The Window Pane
A wheelchair-bound woman sat quietly in front of a large window, staring intently out at the changing world as it flickered and flitted past her stillness. Somehow, the opaqueness of the windowpanes and the daily comings and goings of people on the lawns beyond calmed her, bringing her a semblance of peace. If not for the window, she became agitated, angry and restless.
The caretakers who worked at the Pine Hills Rest Home observed that their patient loved to look out the window at the daily changes that were occurring outside. Seasons and visitors changed on a daily basis, providing interest for their patient.
Following her morning rituals of feeding and care, they normally parked Rose in front of the window in her favorite spot. Somehow, the views from the window calmed her, and served the psychological needs of both the caretakers and their patient. A quiet patient was a blessing in a place filled with an overabundance of need.
Rose stared at the windowpane with her pupils transfixed in an intent stare. When she sat quietly at the window and stared at the pinpoints of changing light and shadows on the panes, she could almost grasp small bits of memory embedded within flowing masses of small brain cells. Glassy snips and snaps of her former self emerged and converged within her mind- quick reflections of faces she’d known, bits and pieces of her past life, and the person she may have been. Small little changing flickers of a lifetime, coming and going within small electrical synapses, moved quickly over time and the windowpane.
If the truth be known, Rose didn’t care who came and went outside the window. The changing seasons and weather patterns didn’t affect her in any way. It was the magic and pieces of small memories in the windowpane that calmed her and brought her peace of mind. Stored within minute crevasses of her failing mind was a lifetime of names of people she’d loved and cared for throughout the years.
She had been married to her college sweetheart for over fifty years. Her husband loved and missed her each and every day, visiting his “Rose” often. She no longer remembered him, but he came anyway, as did their children and grandchildren. He and Rose had raised, nurtured and educated six wonderful children. She would have basked in their many accomplishments. Rose had enjoyed a plethora of friends and extended family, many who had depended upon her wit, charm and laughter. Her commonsense had often been the calm in a sea of turbulent waters. She had been an artist, pianist and a prolific writer. She loved to travel, and she held a keen sense of interest in people of all races and cultures. She’d been the matriarch of her family, happily embracing the roles of wife, mother, healer and friend to many. In essence, Rose had been an accomplished woman of many means, with a heart filled to the brim with love, charity and goodness.
In her early sixties, Alzheimer’s disease had begun to destroy Rose’s awareness of her surroundings, along with her memory and her humanity. Slowly, she’d lost an overabundance of cells in her brain, and could no longer care for herself. When she had slipped into a vegetative state, her family had been forced to place her in a care facility.

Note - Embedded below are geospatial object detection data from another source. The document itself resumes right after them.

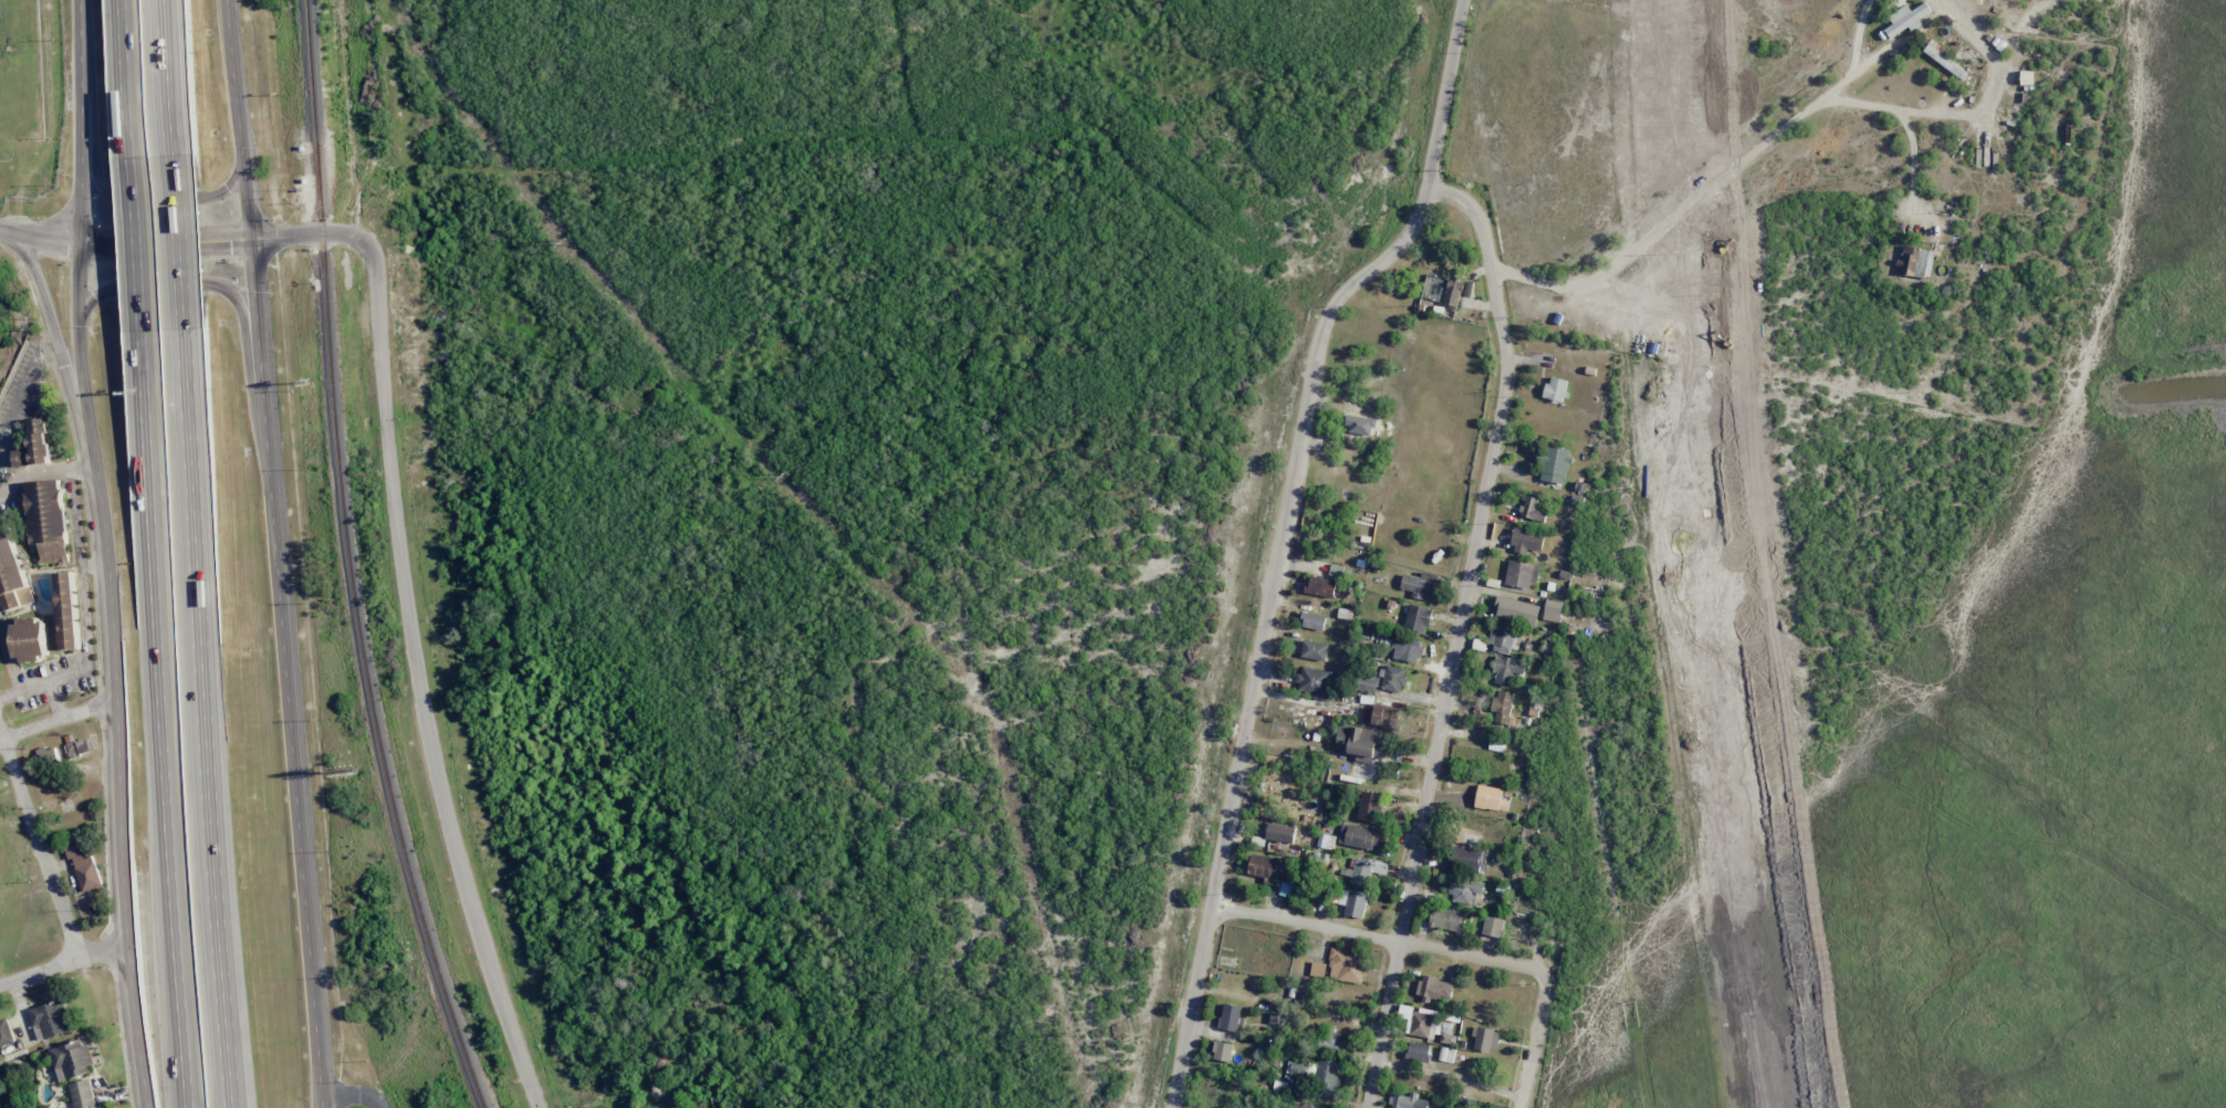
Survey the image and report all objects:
building: (1905, 20)
building: (1941, 57)
road: (130, 76)
road: (170, 77)
building: (2026, 78)
road: (163, 200)
road: (79, 219)
road: (39, 239)
road: (138, 239)
power tower: (566, 241)
road: (178, 242)
road: (164, 243)
building: (1916, 262)
road: (177, 285)
building: (1452, 293)
road: (52, 334)
building: (1556, 389)
building: (35, 446)
building: (1554, 466)
power tower: (782, 475)
building: (1532, 510)
building: (47, 522)
road: (1285, 536)
building: (1526, 541)
road: (274, 554)
railway: (349, 561)
building: (1336, 571)
building: (11, 573)
building: (1522, 574)
building: (1419, 584)
building: (1320, 586)
road: (157, 602)
building: (68, 611)
building: (1516, 611)
building: (1552, 611)
building: (1417, 618)
building: (1313, 621)
road: (410, 626)
road: (1455, 631)
building: (1506, 639)
building: (30, 640)
building: (1314, 650)
building: (1407, 650)
building: (1506, 669)
building: (1393, 679)
building: (1315, 681)
building: (1367, 684)
power tower: (990, 693)
building: (1502, 707)
road: (57, 716)
building: (1378, 717)
road: (204, 718)
building: (1359, 744)
building: (78, 748)
building: (46, 755)
road: (118, 772)
building: (1490, 799)
building: (1369, 808)
building: (1280, 833)
building: (1358, 837)
road: (39, 838)
building: (1326, 841)
building: (1468, 859)
building: (7, 864)
building: (85, 866)
building: (1266, 867)
building: (1365, 871)
building: (1465, 891)
building: (1355, 903)
building: (1449, 919)
building: (1492, 927)
road: (1379, 940)
road: (62, 959)
building: (1347, 966)
building: (1318, 969)
building: (1434, 988)
road: (179, 993)
building: (1230, 1017)
building: (51, 1019)
building: (1424, 1025)
building: (5, 1033)
power tower: (1077, 1033)
building: (1334, 1040)
building: (1485, 1040)
road: (1532, 1041)
building: (1222, 1051)
building: (1418, 1052)
building: (71, 1059)
building: (1298, 1069)
building: (1326, 1079)
road: (353, 1092)
building: (83, 1094)
building: (1407, 1101)
building: (1309, 1106)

Now, she spent her days in front of the window, trying to recapture just a fragment of the memories of love, happiness and kindness she’d experienced so long ago. On a good day (at the window) she was able to recall small flickers of her human potential, and the hope (if only for a moment) that she had lived a meaningful and fulfilled life somewhere. A ‘subconscious knowingness’ that she had been truly loved, and others had loved her, was all that she now lived for. The window had become her lifeline and her tool for remembering. Just the smallest flicker of sweet memories brought her back, day after day, staring out through the windowpane of lingering time.